Theaters and schools have some functions in common: they can both be places for programming, indoctrination, education or community building.
Theater: a place that a group of strangers go and sit in the dark while they are shown, watch and process images. The dark facilitates them taking these images into their bodies and psyches.
School: a place that a group of strangers go and, with the exception of physical education, sit in rigid arrangements while they explore images. The rigid repetition facilitates them taking these images into their bodies and psyches.
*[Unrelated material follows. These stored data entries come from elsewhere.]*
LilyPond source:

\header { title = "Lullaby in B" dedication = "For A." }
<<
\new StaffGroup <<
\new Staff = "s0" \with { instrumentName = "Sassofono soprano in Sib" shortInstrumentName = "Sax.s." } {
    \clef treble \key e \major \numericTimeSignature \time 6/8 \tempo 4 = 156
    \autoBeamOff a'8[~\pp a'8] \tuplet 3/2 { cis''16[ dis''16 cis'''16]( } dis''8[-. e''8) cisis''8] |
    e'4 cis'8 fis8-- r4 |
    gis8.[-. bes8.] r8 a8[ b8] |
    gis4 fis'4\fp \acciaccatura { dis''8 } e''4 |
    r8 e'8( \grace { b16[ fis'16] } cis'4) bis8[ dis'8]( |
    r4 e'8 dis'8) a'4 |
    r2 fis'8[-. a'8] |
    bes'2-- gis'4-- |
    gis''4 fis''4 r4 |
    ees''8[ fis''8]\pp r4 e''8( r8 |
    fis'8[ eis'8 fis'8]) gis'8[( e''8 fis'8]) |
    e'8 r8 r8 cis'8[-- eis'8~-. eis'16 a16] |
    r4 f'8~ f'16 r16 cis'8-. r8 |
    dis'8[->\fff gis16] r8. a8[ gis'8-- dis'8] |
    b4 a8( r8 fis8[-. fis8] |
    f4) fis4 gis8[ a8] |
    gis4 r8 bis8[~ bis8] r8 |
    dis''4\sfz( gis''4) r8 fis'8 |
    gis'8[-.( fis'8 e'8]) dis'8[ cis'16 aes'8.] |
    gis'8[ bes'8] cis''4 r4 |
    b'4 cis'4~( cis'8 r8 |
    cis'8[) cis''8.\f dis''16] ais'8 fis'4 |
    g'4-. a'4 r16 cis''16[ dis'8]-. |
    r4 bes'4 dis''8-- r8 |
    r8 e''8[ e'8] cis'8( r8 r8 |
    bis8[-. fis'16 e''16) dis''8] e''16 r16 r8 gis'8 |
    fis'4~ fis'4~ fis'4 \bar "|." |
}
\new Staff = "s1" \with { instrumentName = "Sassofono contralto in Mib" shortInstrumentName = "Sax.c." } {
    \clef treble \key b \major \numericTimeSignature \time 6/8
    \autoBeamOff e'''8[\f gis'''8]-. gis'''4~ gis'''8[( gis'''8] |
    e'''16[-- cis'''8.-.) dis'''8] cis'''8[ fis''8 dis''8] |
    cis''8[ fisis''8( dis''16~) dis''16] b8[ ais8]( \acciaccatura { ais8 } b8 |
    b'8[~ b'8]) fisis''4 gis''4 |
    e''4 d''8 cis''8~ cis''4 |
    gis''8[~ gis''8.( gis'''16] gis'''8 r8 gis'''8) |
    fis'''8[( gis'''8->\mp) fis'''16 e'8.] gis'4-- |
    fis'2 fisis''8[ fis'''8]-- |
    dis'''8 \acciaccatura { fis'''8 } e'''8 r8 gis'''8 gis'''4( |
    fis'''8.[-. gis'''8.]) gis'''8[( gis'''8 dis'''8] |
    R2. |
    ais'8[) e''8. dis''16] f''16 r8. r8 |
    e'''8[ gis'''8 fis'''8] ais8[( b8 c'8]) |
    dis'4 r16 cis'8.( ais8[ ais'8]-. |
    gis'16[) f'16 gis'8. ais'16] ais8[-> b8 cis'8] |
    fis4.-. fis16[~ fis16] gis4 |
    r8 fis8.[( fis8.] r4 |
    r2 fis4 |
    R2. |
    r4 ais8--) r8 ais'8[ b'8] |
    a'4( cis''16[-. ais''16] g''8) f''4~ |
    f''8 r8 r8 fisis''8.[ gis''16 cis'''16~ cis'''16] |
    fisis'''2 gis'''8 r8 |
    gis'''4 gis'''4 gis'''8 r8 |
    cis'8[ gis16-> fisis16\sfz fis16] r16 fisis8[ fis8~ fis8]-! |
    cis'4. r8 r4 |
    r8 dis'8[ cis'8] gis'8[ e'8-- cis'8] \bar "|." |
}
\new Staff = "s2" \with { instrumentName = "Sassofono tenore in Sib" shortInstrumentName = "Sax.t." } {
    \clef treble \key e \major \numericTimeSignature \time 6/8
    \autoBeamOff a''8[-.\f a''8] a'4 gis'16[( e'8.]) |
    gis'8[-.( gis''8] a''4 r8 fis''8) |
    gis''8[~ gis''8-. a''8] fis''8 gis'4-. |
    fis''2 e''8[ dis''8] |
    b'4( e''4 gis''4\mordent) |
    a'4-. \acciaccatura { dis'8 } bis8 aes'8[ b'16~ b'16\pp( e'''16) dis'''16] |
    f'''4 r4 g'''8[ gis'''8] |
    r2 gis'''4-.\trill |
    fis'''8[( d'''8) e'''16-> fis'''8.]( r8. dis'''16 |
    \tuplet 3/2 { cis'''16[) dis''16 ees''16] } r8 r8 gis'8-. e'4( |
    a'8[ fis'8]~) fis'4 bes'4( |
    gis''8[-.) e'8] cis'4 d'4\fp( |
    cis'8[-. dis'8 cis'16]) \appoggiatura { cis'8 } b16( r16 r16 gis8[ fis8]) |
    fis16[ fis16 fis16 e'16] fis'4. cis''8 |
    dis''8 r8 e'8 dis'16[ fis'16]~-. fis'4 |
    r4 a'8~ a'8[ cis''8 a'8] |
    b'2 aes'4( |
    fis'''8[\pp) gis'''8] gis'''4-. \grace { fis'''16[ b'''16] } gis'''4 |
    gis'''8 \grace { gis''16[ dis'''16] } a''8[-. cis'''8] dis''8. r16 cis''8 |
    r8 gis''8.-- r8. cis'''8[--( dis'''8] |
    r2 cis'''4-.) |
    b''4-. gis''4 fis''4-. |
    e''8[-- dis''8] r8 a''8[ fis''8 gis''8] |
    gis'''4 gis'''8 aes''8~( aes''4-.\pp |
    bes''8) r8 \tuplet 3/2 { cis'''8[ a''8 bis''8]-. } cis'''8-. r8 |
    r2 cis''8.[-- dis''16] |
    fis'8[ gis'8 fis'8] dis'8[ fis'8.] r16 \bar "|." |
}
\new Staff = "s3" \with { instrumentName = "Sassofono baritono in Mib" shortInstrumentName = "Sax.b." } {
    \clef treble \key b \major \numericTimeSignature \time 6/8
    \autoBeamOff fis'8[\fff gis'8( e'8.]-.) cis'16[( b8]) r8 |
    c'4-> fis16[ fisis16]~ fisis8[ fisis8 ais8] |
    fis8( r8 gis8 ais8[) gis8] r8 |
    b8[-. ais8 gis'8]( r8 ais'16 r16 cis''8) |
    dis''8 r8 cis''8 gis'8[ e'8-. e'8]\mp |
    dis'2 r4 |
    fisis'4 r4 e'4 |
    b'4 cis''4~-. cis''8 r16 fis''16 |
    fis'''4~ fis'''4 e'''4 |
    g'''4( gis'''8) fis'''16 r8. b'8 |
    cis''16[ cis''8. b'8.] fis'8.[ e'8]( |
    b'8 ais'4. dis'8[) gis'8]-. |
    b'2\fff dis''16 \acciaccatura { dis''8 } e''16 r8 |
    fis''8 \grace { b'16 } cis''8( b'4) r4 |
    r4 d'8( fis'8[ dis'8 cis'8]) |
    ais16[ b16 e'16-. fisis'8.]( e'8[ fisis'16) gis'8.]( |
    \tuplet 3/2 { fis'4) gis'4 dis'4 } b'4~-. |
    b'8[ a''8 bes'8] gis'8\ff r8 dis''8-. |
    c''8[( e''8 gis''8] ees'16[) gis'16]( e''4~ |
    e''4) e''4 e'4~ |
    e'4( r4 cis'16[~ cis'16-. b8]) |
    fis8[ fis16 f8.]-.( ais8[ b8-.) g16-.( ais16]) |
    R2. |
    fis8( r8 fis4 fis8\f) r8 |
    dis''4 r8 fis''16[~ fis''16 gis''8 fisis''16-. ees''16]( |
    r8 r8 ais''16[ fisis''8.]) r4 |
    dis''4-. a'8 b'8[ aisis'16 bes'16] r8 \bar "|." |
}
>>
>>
The function that public schools now perform is reflected in Pipeline’s set design. It has been noted that the set in this production of Pipeline is relentlessly white and symbolic of the whiteness that surrounded and curtailed the Black lives that functioned therein. I was also affected by the drab, palpable presence of “lack” of anything in that space that might uplift, inspire, provide structure – an emptiness. The atmosphere is totally utilitarian, like a coffee machine. A drab insult of an institution to the lives of the people who are ‘forced’ or told to come there because it will provide them with what they need to survive in life: in other words, for education. There is nothing there of beauty. Nothing that says the lives of the people occupying this space are worthy and full of potential. Despite the dedication of individual teachers, the message delivered by the structure of the buildings and the structure of the day’s schedule, is “You are fodder. Your lives will continue to be as empty as this room.” Omari’s mother repeatedly tells him “You’re in school. You’re not in your personal space.”
At the conclusion of Pipeline, Omari, the young man whose crisis is the catalyst for the events in the play, in response to his mother’s request, offers her some “instructions.” “Rules?” she asks. “Like a scripture,” Omari responds. This “scripture” is comprised of almost-10 commandments: (there are 9 with the 10th still being under consideration). They include directives such as: Hear me out. Let me chill sometimes. Know when to back off. Know when to keep pushing. Don’t assume the worst. Show up in person, etc. They sound like common sense, common compassion. Common respect. Common humility. They sound like actions and approaches to be expected on the part of any human being engaged in the synergistic process of teaching and learning as opposed to the process of controlling. They sound like a concrete, practical expression of the Sanskrit phrase “Namaste.”
They sound like an argument for the retention of the integrity of personal space, even in school.